The reason that the type of analysis, performed here, which is a burning question in climate science, hasn’t been performed is a matter for speculation. It has been tackled, rather poorly in my view, by Spencer et al, see:
http://judithcurry.com/2011/10/10/climate-control-theory-feedback-does-it-make-sense/
but I suspect that the reason is that a few minutes of calculation shows that the problem is almost intractable unless one has very good data.
Yet another fascinating post from Willis. Keep it up.
It looks like a hockey stick – but a nice hockey stick!
Unlike Mann’s fraudulent manipulations, this comes from real data and is not the result of statistical trickery.
Chris
@RC Saumarez
Wow, I wouldn’t even have thought about that.
It seems this is further compounded by the issues another commentator raised in relation to satellite sampling.
So are you saying that the CERES data as used, is pretty useless for this purpose, and what is needed is a global array of light sensors and temperature gauges that can be sampled at c. 10 minute intervals.
If Willis were to state that his grid-measurements were just upscalings of cloud cover (only interested in the total signal over a month) vs upscaled temperature (for the entire month) in order to decipher whether a regulator might exist. Would this be reasonable in light of the issues you raised.
Willis
Looking at the colouration of dots it appears that you are showing that equatorial reflectance is greater than polar reflectance – you are not showing that as the ocean temperature rises so the cloud reflectance rises.
Is this what you intended?
Surely you need to limit the month and the latitude to as small a range as possible (limiting only by sufficient results returned).
The month obviously affects the results (your very broad bands show wildly differing results)
The lattitude obviously affects the results (your same coloured points are very bunched)
are you also taking into account the varying distance from the sun? and the changing obliquity? Both these obviously affect solar input and hebnce the reflected levels. Would it not be better to use a vertical scale of percentage reflectance compared to TOA received solar input?
Also, as a side comment., Even if the thunderstorms are cooling the ocean the global cooling will still be limited by how much upward long wave IR can be passed to a point where it will radiate to space. Then one also has to consider that heat from the deeper ocean layers has to be cooled also, and just how long does it take for deep thermal stores and higher lattitude waters to be cooled by equatorial thunderstorms?

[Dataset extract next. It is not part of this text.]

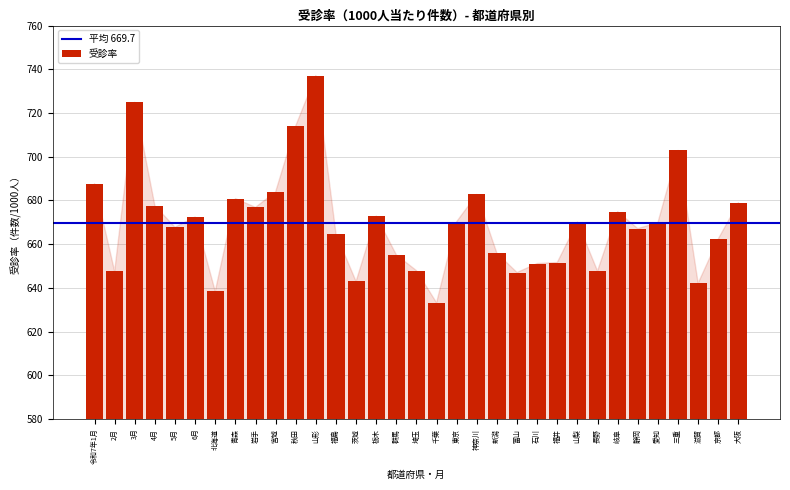

The value at 東京 is 670.3. True or false?

True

@cdI am saying that if you want to characterise a feedback (or any other) system, the rate at which you have to sample its behaviour is governed by its dynamics.
What is worse, is that if you undersample the signals, the will be irretrievably corrupted, known as aliasing and will give completely misleading results.

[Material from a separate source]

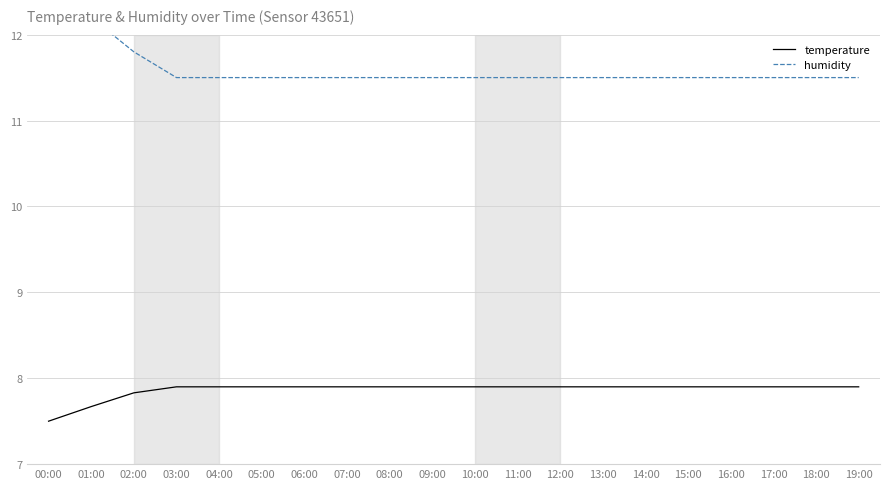

List the labels in order of humidity value, largest first.

00:00, 01:00, 02:00, 03:00, 04:00, 05:00, 06:00, 07:00, 08:00, 09:00, 10:00, 11:00, 12:00, 13:00, 14:00, 15:00, 16:00, 17:00, 18:00, 19:00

A good example of aliasing is wagon wheels in movies. As they start to go round, they appear to move in the correct direction, they then speed up and suddenly appear to reverse direction and then slow down until they appear to stop. This is because the frame rate is too slow to capture the movement and the reversal of motion is aliasing (the true frequency gets represented as a negative frequency).
I really do not know how much aliasing is a problem in the CERES system, but given that cloud dynamics are short lived, if you try to work out was is happening in feedback with poorly sampled data, you will get some very peculiar results.
RC Saumarez
Thanks for your response – I know what aliasing is (hence the reference to the 10 mins: Nyqsuit frequency for the proposed cloud changes c. 20mins). What I was asking, was whether the CERES is any use and if not what was its mission statement. I can’t imagine, even with the limitations you mention, you can’t garner anything from it in relation to the above post.